Case71 上司のセクハラ・パワハラについて、会社の使用者責任及び事後対応についての安全配慮義務違反が認められた事案・人材派遣業A社ほか事件・札幌地判令3.6.23労判1256.22

(事案の概要)

 被告会社の支店長である原告(女性)の直属の上司であった被告専務取締役(男性)は、営業社員の研修後の飲み会の二次会で、原告に対して「ホテルに遊びに行っていいか」「抱いちゃおうかな」などと発言し、二次会終了後、LINEで原告に対して「ホテルに遊びに行きたいのです」などとメッセージを送り、架電しました。また、被告専務取締役は、別の日の飲み会の二次会で、テーブルの下で原告の手を握ったり、更に別の日のカラオケ店での二次会で原告に抱きつき、キスをしたり、胸を触ったりしました。

 原告は、被告専務取締役から受けたセクハラについて、部下や副社長に相談しました。

 原告の部下は、被告専務取締役に対して、原告が被告専務取締役からセクハラを受けたと言っているので気を付けたほうがよいと伝えました。

 その後、被告専務取締役は、原告に対して、支店長としての資質を疑うかのような叱責を繰り返したり、他の従業員や社長の前で原告を批判するなどするようになりました。
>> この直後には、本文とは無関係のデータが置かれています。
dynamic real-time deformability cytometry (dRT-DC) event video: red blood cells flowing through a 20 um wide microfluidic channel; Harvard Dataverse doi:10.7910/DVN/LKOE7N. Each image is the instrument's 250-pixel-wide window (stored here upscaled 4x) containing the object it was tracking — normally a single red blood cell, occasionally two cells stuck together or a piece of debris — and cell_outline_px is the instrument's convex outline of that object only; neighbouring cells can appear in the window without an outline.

 原告は、総務部長に相談しましたが、被告会社による特段の対応がなされなかったことから、総務部長や副社長に対して退職の意向を示すようになりました。

 被告会社は、原告の部下や被告専務取締役からの聞き取り調査等を行いましたが、被告専務取締役がセクハラ・パワハラを強く否定したため、LINEメッセージだけではセクハラ・パワハラの事実は認定できないと結論付け、被告専務取締役に対して一応の処分はしたものの、被告専務取締役が原告の支店をみるという組織体系を変えませんでした。
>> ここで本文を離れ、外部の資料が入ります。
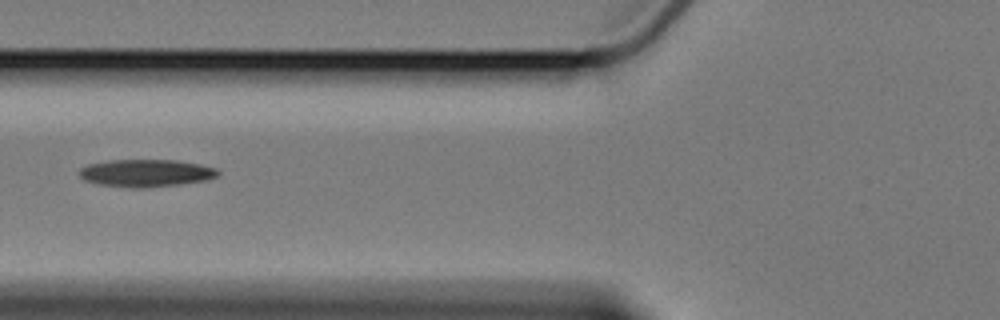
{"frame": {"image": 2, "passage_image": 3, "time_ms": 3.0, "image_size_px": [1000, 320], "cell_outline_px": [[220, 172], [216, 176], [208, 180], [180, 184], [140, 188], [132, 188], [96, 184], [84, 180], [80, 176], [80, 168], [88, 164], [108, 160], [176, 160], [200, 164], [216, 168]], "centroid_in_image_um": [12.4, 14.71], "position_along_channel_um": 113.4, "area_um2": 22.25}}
 原告は、被告会社の慰留によりその後休職に入りましたが、被告会社は、原告を支店長から係長に降格する旨を伝えました。

 本件は、原告が被告専務取締役に対してセクハラ・パワハラの慰謝料等を求めるとともに、被告会社に対して使用者責任やハラスメントに対応する義務違反に基づく慰謝料及び休職期間中の賃金を求めた事案です。

(判決の要旨)

 判決は、被告専務取締役の上記セクハラ行為が不法行為に該当するとしました。

 また、被告専務取締役が、原告がセクハラを訴えていることを知り、原告に対して直属の上司としての立場を利用したハラスメントをしたとして、これも不法行為に該当するとしました。

 そして、本件会社も、上記被告専務取締役の不法行為につき使用者責任を負うとしました。

 さらに、被告専務取締役のLINEメッセージから少なくともセクハラ行為があったことは容易に認識し得たにもかかわらず、被告会社が原告主張のハラスメントを認定できないと安易に判断して、組織体系を変更せず、原告に対して係長職を打診した事後対応について職場配慮義務に違反するとしました。

 以上より、被告会社及び被告専務取締役に対して、慰謝料150万円等の支払を明じました。

 休業期間中の賃金についても一部認めました。